2) The free market means the government gives businesses special privileges. This is a very common belief based on the idea that pro-market means pro-business. But the free market is free precisely because it denies special legal privileges to any person or group. People sometimes define “privilege” as any advantage a person or group may have over others. Certainly such advantages exist today and would exist in a free market—you may be born into a wealthy family or have superior drive and resourcefulness—but these advantages are consistent with the absence of privilege in the libertarian sense, as long as you acquired such advantages without fraud or the initiation of physical violence against the person or property of others.

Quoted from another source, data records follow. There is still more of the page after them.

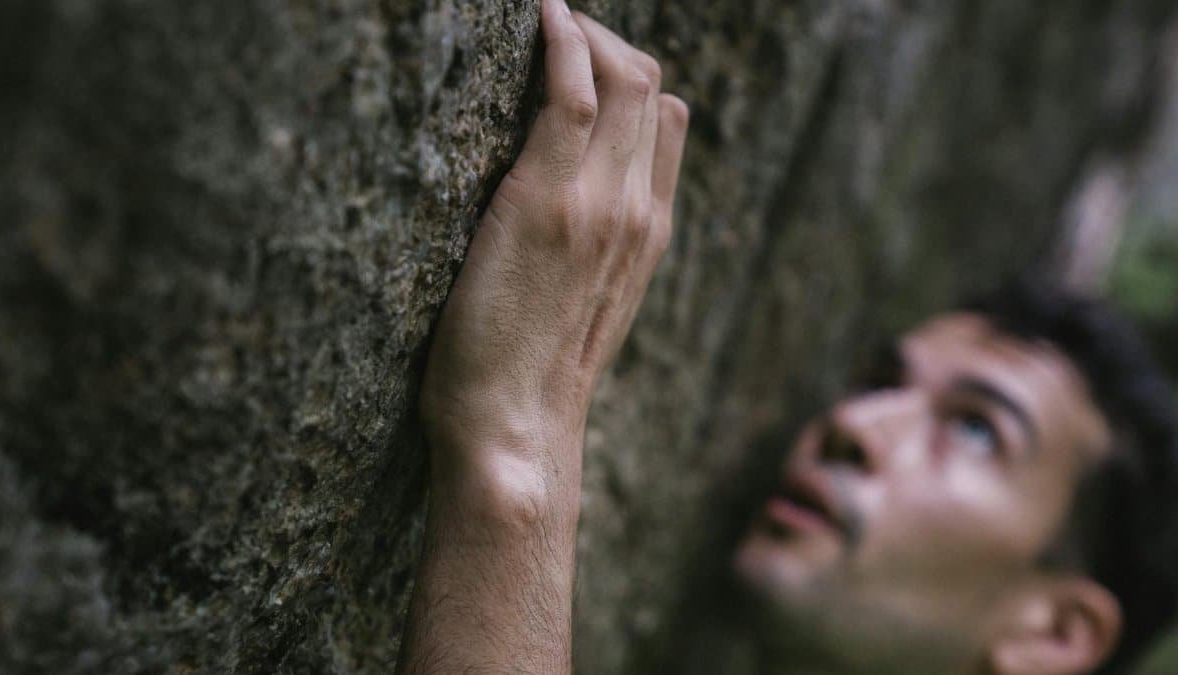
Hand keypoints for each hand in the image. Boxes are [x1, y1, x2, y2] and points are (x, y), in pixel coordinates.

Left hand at [420, 0, 688, 486]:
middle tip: (553, 28)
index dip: (626, 76)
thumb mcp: (583, 310)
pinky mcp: (546, 199)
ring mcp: (600, 202)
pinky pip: (569, 93)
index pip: (665, 120)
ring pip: (620, 77)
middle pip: (647, 85)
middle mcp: (638, 209)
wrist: (515, 429)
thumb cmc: (531, 377)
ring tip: (543, 17)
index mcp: (650, 233)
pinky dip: (561, 40)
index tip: (580, 57)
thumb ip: (595, 251)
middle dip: (604, 41)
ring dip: (582, 33)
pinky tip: (540, 12)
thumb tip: (578, 210)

3) The pre-Obamacare healthcare industry was a free market. Actually, it was a highly interventionist market, as John C. Goodman explains. Similarly, the failures of the housing and financial markets were hardly the result of “free-market policies,” and the same could be said for practically every other sector of the American economy. The free market is free of legal privileges and discrimination; it is whatever happens in the absence of aggression and within certain “rules of the game”—for example, private property, freedom of association, and the rule of law. Again, it’s not pro-business, pro-consumer, or pro-anything if that means using political power to intentionally help some and hurt others.